▶ [Excerpted records]
_ _ _ _
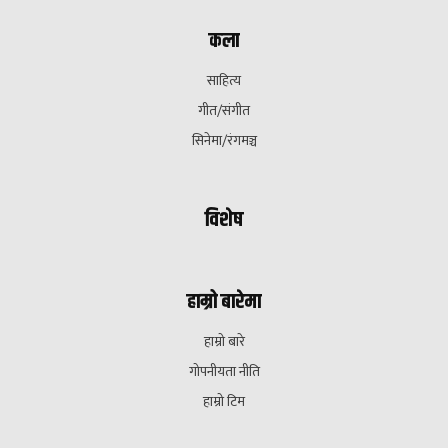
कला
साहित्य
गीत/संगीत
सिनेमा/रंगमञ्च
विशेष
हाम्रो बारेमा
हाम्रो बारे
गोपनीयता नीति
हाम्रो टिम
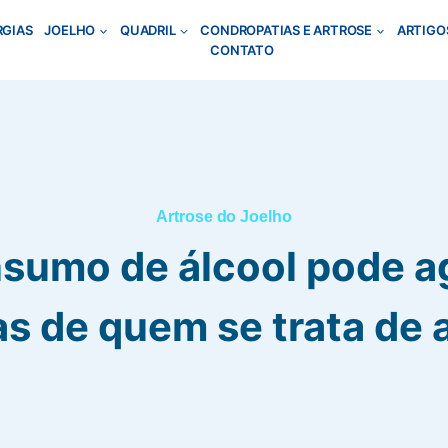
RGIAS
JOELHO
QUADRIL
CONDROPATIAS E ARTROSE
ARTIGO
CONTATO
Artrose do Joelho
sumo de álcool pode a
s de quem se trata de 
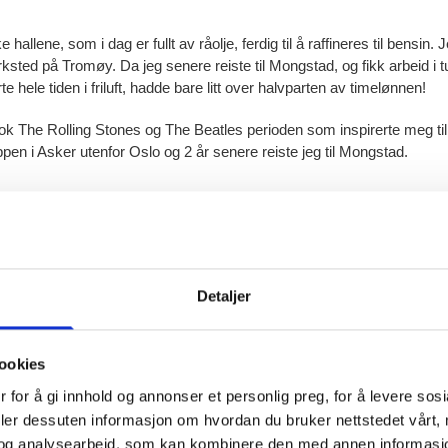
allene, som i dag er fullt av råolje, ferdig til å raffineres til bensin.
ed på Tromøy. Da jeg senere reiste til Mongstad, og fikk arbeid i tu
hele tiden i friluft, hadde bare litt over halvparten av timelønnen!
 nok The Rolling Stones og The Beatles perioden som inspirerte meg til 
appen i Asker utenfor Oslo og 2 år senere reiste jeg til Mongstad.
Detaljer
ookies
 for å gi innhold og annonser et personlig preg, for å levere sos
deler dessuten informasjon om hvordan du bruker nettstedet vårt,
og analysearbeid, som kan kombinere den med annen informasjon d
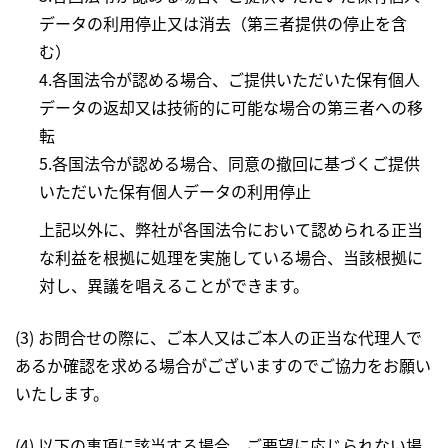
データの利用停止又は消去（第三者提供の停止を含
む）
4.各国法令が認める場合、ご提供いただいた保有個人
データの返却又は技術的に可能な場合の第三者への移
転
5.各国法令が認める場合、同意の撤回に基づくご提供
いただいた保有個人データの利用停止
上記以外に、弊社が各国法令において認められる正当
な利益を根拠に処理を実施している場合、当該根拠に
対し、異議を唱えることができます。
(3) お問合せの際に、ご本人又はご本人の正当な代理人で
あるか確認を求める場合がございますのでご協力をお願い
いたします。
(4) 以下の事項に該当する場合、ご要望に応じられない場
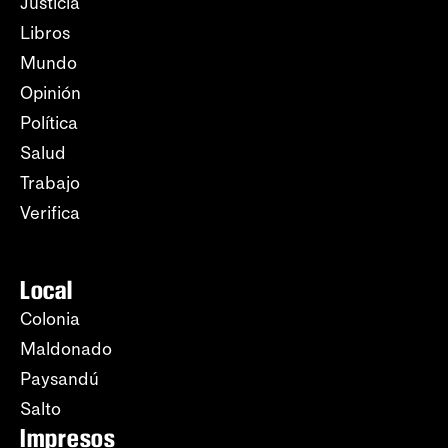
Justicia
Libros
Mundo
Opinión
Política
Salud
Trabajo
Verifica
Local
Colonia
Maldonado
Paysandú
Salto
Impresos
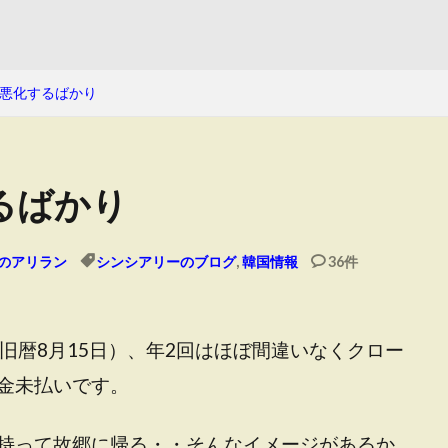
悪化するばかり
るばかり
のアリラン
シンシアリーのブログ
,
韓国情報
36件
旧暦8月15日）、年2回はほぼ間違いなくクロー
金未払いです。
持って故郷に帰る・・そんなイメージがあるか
_ _ _ _
▶ [Task brief] Please transcribe the listing above verbatim and exclude every picture.

▶ [Output of the task]
कला
साहित्य
गीत/संगीत
सिनेमा/रंगमञ्च
विशेष
हाम्रो बारेमा
हाम्रो बारे
गोपनीयता नीति
हाम्रो टिम
RGIAS
JOELHO
QUADRIL
CONDROPATIAS E ARTROSE
ARTIGO
CONTATO
Artrose do Joelho
sumo de álcool pode a
s de quem se trata de 
allene, som i dag er fullt av råolje, ferdig til å raffineres til bensin.
ed på Tromøy. Da jeg senere reiste til Mongstad, og fikk arbeid i tu
hele tiden i friluft, hadde bare litt over halvparten av timelønnen!
 nok The Rolling Stones og The Beatles perioden som inspirerte meg til 
appen i Asker utenfor Oslo og 2 år senere reiste jeg til Mongstad.
Detaljer
ookies
 for å gi innhold og annonser et personlig preg, for å levere sos
deler dessuten informasjon om hvordan du bruker nettstedet vårt,
og analysearbeid, som kan kombinere den med annen informasjon d
データの利用停止又は消去（第三者提供の停止を含
む）
4.各国法令が認める場合、ご提供いただいた保有個人
データの返却又は技術的に可能な場合の第三者への移
転
5.各国法令が認める場合、同意の撤回に基づくご提供
いただいた保有個人データの利用停止
上記以外に、弊社が各国法令において認められる正当
な利益を根拠に処理を実施している場合、当該根拠に
対し、異議を唱えることができます。
(3) お問合せの際に、ご本人又はご本人の正当な代理人で
あるか確認を求める場合がございますのでご協力をお願い
いたします。
(4) 以下の事項に該当する場合、ご要望に応じられない場
Justicia
Libros
Mundo
Opinión
Política
Salud
Trabajo
Verifica
Local
Colonia
Maldonado
Paysandú
Salto
Impresos
悪化するばかり
るばかり
のアリラン
シンシアリーのブログ
,
韓国情報
36件
旧暦8月15日）、年2回はほぼ間違いなくクロー
金未払いです。
持って故郷に帰る・・そんなイメージがあるか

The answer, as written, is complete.